There are many versions of “Vincent (Starry, Starry Night)” performed by various musicians. I still like Don McLean’s rendering the best, though there’s a very popular one performed by Josh Groban. If you haven’t heard “Vincent (Starry, Starry Night)” recently or ever, take time to listen now.

Go to youtube at https://www.youtube.com/watch?v=oxHnRfhDmrk. Queue up your iPhone or ipad. Find a quiet place to sit and be comfortable. Clear your mind and listen with your heart and know this great painter as never before.

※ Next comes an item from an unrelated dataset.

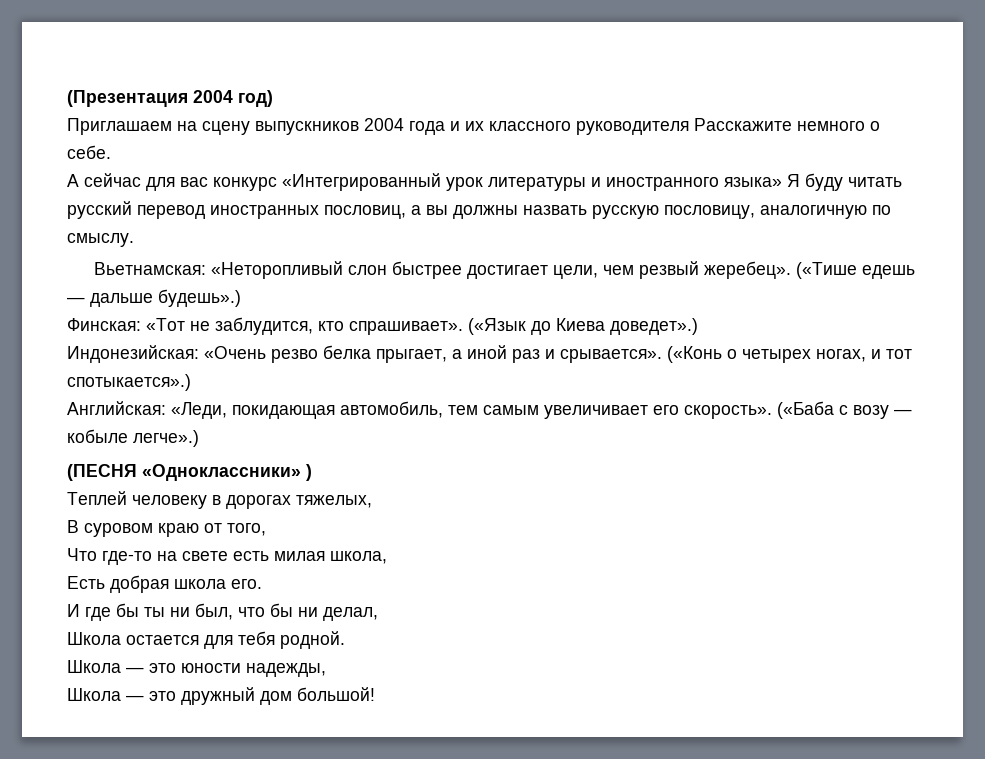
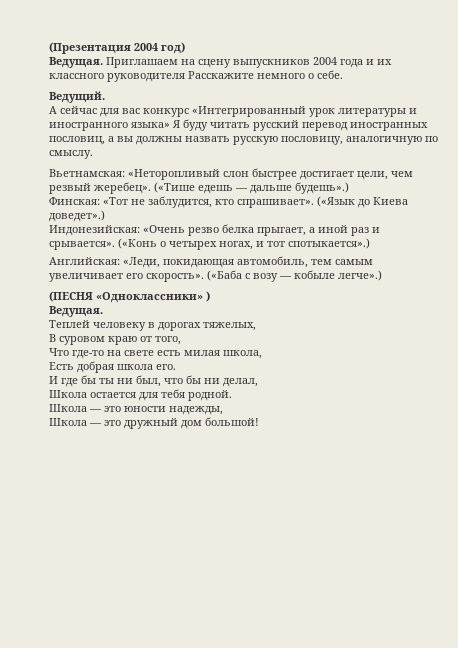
(273, 98) none -> [49,57,103,68] Ведущая.
(111, 152) none -> [49,91,105,103] // Ведущий.
(312, 472) none -> [49,306,103,317] // Ведущая.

Having taken in these lyrics again and again, they have become and will forever remain a go-to happy place within me. I hear the lyrics and I see Van Gogh’s “Starry Night” in my mind’s eye and then images of his other paintings begin to flow before me. Always I am captivated by “Café Terrace at Night”, the first painting in which Van Gogh used a background filled with stars in an evening sky—the painting made in Arles, France, in 1988, the year before Van Gogh was committed to the Saint-Rémy asylum and the year before our old house was built here in our small town of Carthage.

Today when at night I look up at the star-spangled summertime canopy over our small town, I am blissfully aware that the canopy above us is the same backdrop as the one we see in the paintings of Vincent Van Gogh’s Starry Night Skies.

I am grateful for the heavenly beauty that blessed and inspired this greater painter and blesses us still.